Так вот до чего я дошел: старая развратная женщина предлагала мне обменяться сердцами, уступить свою любовницу одному из своих друзей и купить у него таким образом его любовницу; она доказывала мне всю выгоду этой сделки и смеялась над забавной историей. А возлюбленная, которую она хотела мне дать, уже принадлежала смерти. Мария умирала и, умирая, протягивала ко мне руки. Бедное невинное дитя! Она была так странно чиста, что не ведала всего ужаса своих поцелуев. Она подставляла мне губы, как непорочная девушка, не понимая, что я соглашусь скорее умереть, чем прикоснуться к ее рту, настолько меня заполнила Лоранс. На этом бледном теле, горевшем в жару, не сохранилось следов поцелуев, от которых прежде оно розовело: оно было уже мертвое, стало священным и таким чистым, что я совершил бы святотатство, если б дал ему содрогнуться в последний раз от наслажденья.
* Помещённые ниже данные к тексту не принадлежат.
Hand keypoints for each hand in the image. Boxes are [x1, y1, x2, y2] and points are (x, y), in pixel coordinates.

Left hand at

Маргаритка с любопытством следила за приступом у Марии. Эта женщина не верила в чужие страданья.
— Она, наверно, подавилась чем-нибудь, — оказала старуха, позабыв, что больная уже две недели ничего не ела.
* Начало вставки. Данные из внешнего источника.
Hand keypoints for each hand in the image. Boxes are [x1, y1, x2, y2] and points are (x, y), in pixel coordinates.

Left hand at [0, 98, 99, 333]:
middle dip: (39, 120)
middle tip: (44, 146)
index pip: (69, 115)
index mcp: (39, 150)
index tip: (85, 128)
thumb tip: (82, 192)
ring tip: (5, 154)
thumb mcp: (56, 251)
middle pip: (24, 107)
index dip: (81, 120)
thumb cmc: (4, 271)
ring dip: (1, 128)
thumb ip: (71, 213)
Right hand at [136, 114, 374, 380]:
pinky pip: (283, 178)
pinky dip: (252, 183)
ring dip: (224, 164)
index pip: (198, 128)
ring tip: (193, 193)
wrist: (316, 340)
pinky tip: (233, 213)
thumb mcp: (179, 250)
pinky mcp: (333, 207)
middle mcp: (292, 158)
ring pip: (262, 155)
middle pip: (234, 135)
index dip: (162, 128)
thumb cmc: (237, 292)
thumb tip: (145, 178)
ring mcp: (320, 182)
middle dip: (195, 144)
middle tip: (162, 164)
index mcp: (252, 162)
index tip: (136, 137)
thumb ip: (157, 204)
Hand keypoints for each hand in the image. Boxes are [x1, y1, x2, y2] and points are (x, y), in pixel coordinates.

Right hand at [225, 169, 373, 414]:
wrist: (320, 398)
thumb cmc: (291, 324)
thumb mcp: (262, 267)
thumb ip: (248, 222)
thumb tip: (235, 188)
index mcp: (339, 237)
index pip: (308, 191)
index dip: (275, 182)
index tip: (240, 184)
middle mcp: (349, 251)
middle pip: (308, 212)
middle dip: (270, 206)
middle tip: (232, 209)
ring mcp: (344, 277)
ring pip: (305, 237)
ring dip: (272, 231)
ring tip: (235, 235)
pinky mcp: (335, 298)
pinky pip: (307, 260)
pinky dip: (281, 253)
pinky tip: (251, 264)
Услыхав это, я пришел в ярость. Я охотно ударил бы ее по желтой усмехающейся физиономии.
— Молчать! — крикнул я громовым голосом, видя, что негодяйка собралась снова открыть рот.
Старуха в испуге отодвинулась назад вместе с креслом. Она смотрела на меня боязливо и нерешительно; затем, видя, что я не шучу, взмахнула рукой, как это делают пьяные, и, запинаясь, пробормотала:
— Ну, раз нельзя пошутить, надо об этом предупреждать. У меня всегда найдется словечко позабавить людей; а если кто любит похныкать, тем хуже для него. Не хотите Марию — не надо, разговор окончен.
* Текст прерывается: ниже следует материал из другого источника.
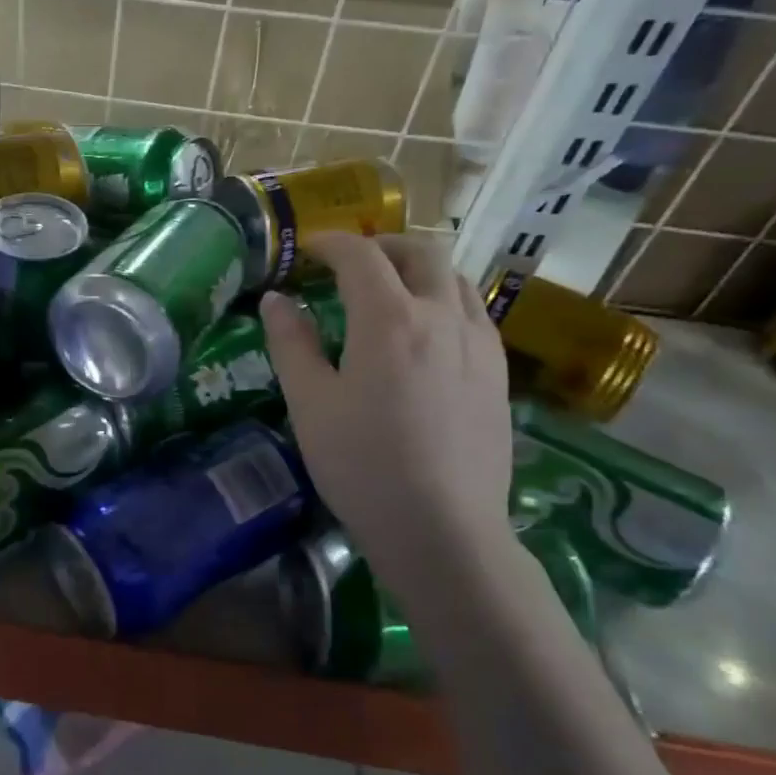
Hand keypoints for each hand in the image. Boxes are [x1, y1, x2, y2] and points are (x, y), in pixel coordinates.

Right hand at [260, 234, 515, 591]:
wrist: (443, 530)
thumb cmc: (362, 466)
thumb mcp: (309, 404)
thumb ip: (291, 343)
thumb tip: (276, 299)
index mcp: (389, 320)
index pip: (360, 255)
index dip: (329, 244)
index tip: (305, 251)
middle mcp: (442, 317)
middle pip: (421, 252)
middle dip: (381, 245)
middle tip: (349, 264)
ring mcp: (479, 344)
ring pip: (456, 279)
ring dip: (419, 269)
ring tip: (390, 292)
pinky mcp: (499, 374)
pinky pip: (475, 313)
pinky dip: (446, 300)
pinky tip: (428, 335)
И она придвинула кресло к столу; налив себе полный стакан вина, она выпила его маленькими глотками.
Я нагнулся к тихонько хрипевшей Марии; она уснула, измученная болью. Я поцеловал ее в лоб братским поцелуем.
Когда я выходил из комнаты, Маргаритка обернулась ко мне.
— Господин Клод, — крикнула она, — хоть вы и не очень-то любезны, я все же хочу дать вам добрый совет. Если вы любите Лоранс, последите-ка за ней.
XXIV
Я ревную — ревную Лоранс!
Эта старуха довела меня до ужаснейших мучений. Я прошел, одну за другой, все степени отчаяния; теперь чаша моего позора и моих страданий переполнена.
Я знаю, как называется неведомый жар, который стеснил мне грудь и душил меня. Этот жар — ревность, жгучий поток тревоги и страха; он нахлынул на меня и залил всего целиком. У меня нет теперь ни одной части тела, не ноющей от боли, не зараженной ревностью, не жалующейся на сдавившие меня страшные тиски.
Не знаю, как ревнуют другие. Я же ревную всем телом, всем сердцем. Сомнение закралось в меня, оно бодрствует, оно безжалостно трудится — ежесекундно наносит мне раны, рвет меня, входит в меня все глубже. Боль становится физической; желудок сжимается, конечности тяжелеют, голова разламывается, наступают слабость и лихорадочное состояние. И все эти боли нервов и мышц меркнут перед тревогой, запавшей в мое сердце, глубокой, безумной тревогой, которая гнетет меня, жжет, не отпуская. В беспредельной пустоте моих мыслей непрестанно вертится лишь одно: Лоранс меня не любит больше, она мне изменила; мой мозг раскачивается, как колокол, издавая этот единственный звук; все внутри меня содрогается, перекручиваясь и разрываясь. Ничто не вызывает такую боль, как эти приступы ревности, поражающие меня вдвойне: и физически и душевно. Муки плоти и муки сердца сливаются в одном ощущении невыносимой тяжести, которая неумолимо и без перерыва давит на меня. А я задыхаюсь, перестав сопротивляться, все углубляясь в подозрения, растравляя свою рану, устраняясь от жизни, живя лишь одной грызущей меня мыслью.